- Sire: Reset
- Grandsire: Zabeel
- Dam: Picholine
- Damsire: Dehere
- Sex: Stallion
- Foaled: 17 August 2005
- Died: 17 October 2019 (aged 14)
- Country: Australia
- Colour: Brown
- Trainer: Leon Macdonald
- Record: 21: 6-2-2
- Earnings: A$1,408,340

Major wins
- Victoria Derby (2008) South Australian Derby (2009) Spring Stakes (2010) Chairman’s Stakes (2009) Sires' Produce Stakes (SAJC) (2008)

= Rebel Raider =

Australian Thoroughbred racehorse

Rebel Raider was a notable Australian Thoroughbred race horse.

A son of Reset (AUS) from the mare Picholine (AUS), he was foaled in 2005 and was trained throughout his career by Leon Macdonald.

==Racing record==
Rebel Raider was the longest priced winner (100/1) in the history of the Victoria Derby and the first winner ridden by a female jockey, Clare Lindop.

However, his long-price in the Derby belied his ability as he also recorded wins in the 2009 South Australian Derby, 2009 Chairman's Stakes and the 2010 Spring Stakes.
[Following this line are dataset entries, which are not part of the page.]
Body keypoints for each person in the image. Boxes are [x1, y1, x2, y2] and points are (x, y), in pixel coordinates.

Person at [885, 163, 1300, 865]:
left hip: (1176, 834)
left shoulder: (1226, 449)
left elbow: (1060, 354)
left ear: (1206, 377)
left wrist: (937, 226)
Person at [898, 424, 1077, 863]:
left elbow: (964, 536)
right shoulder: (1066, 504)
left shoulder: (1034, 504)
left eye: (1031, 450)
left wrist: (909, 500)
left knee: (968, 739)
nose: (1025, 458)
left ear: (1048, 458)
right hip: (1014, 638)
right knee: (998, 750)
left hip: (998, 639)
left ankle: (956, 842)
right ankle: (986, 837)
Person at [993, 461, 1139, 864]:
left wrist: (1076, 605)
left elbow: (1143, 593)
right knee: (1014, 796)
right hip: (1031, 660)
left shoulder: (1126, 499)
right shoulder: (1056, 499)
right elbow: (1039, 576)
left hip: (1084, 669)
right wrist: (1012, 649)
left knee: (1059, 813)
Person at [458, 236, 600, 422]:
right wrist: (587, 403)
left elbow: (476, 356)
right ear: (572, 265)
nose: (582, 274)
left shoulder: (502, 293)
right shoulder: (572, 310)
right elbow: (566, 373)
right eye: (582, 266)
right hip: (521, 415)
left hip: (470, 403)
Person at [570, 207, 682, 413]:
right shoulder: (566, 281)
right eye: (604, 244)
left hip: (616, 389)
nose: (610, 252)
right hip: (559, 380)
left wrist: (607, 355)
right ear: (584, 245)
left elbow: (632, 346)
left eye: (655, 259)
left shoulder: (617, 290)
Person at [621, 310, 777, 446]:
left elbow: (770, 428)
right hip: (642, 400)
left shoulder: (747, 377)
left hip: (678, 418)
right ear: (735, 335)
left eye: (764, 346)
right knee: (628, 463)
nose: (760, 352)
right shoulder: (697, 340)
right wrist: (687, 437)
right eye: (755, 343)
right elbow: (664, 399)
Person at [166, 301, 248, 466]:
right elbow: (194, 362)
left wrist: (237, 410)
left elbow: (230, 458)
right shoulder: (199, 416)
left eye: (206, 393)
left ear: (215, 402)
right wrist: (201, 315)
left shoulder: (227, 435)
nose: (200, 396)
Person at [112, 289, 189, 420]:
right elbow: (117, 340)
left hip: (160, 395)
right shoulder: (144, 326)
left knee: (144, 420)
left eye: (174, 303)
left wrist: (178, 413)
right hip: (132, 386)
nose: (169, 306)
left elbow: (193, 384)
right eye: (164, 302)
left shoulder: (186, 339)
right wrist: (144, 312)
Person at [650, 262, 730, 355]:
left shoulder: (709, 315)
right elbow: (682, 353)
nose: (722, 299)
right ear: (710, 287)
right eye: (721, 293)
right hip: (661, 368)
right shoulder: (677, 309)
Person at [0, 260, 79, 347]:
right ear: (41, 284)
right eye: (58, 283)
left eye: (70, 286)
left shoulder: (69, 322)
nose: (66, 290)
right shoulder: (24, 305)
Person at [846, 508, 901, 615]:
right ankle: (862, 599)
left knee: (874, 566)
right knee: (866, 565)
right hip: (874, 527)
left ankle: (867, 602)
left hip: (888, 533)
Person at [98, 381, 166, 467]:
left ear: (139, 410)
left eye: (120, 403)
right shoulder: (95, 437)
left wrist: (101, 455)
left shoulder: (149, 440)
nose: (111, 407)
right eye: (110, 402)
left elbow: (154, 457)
Unfortunately, injury curtailed his career and he was retired to stud in 2011.

==Stud record==
Standing at Wyndholm Park Stud he had moderate success siring stakes winners Pretty Punk (2018 Hobart Cup), Waging War (2017 Chairman's Stakes) and Wasabi Bob (2019 Birthday Cup), all trained by Macdonald.

Rebel Raider died in 2019 aged 14 following a heart attack.